Corazón que miente (English: Lying Heart) is a Mexican telenovela produced by Mapat L. de Zatarain for Televisa. It is a remake of the telenovela Laberintos de pasión produced in 1999 by Ernesto Alonso. It is created by Caridad Bravo Adams and developed by Cuauhtémoc Blanco and Maria del Carmen Peña. The series originally aired from February 8, 2016  to May 14, 2016.

The series stars Thelma Madrigal as Mariela, Pablo Lyle as Alonso, Diego Olivera as Leonardo, Mayrín Villanueva as Lucía, Alexis Ayala as Daniel, Alejandro Tommasi as Démian, Dulce María as Renata, María Sorté as Carmen and Lourdes Reyes as Rafaela.

DATA LISTING =>
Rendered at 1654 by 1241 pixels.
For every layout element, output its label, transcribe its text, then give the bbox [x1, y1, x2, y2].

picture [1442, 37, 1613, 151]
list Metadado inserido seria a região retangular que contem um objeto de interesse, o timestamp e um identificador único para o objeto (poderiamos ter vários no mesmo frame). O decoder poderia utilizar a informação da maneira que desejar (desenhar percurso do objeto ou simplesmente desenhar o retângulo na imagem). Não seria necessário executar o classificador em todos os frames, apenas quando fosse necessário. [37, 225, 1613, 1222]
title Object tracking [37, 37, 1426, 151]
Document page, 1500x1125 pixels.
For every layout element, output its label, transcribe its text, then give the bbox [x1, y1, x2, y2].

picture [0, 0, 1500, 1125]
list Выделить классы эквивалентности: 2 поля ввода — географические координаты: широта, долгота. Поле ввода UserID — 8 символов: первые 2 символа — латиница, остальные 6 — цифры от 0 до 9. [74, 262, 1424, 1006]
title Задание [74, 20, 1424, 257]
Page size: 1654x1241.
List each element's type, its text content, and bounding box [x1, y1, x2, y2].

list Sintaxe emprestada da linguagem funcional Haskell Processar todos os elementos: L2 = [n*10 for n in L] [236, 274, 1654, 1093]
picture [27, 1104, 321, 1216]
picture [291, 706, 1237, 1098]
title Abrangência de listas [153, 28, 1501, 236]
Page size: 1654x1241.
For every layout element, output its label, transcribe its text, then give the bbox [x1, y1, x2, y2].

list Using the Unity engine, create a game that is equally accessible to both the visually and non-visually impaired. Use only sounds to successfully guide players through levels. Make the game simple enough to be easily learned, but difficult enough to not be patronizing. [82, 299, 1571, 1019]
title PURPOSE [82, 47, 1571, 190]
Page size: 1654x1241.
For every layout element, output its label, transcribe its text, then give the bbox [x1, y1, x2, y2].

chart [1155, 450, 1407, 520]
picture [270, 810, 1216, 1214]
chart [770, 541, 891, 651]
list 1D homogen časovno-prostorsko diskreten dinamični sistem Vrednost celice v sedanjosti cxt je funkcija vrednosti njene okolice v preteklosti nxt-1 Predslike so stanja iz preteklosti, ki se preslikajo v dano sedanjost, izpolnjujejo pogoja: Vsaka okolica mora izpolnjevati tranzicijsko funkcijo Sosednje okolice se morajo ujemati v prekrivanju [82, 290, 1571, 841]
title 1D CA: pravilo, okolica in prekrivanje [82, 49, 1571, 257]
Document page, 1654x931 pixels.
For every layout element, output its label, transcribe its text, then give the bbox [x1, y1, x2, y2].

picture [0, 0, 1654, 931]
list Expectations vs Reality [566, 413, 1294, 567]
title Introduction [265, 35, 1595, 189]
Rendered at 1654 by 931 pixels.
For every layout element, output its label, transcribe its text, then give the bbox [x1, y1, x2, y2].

PROBLEM REQUIREMENTS =>
For the telenovela text, decide whether each statement agrees with it: (a) the series is a remake of a telenovela produced in 1999 by Ernesto Alonso; (b) the series was developed by Caridad Bravo Adams; (c) Dulce María plays Renata. Answer yes or no for each, quoting the deciding words. The lines after the telenovela text aren't needed for anything here.

ANSWER TO THIS TASK =>
(a) Yes: "It is a remake of the telenovela Laberintos de pasión produced in 1999 by Ernesto Alonso."
(b) No: "It is created by Caridad Bravo Adams and developed by Cuauhtémoc Blanco and Maria del Carmen Peña."
(c) Yes: "Dulce María as Renata"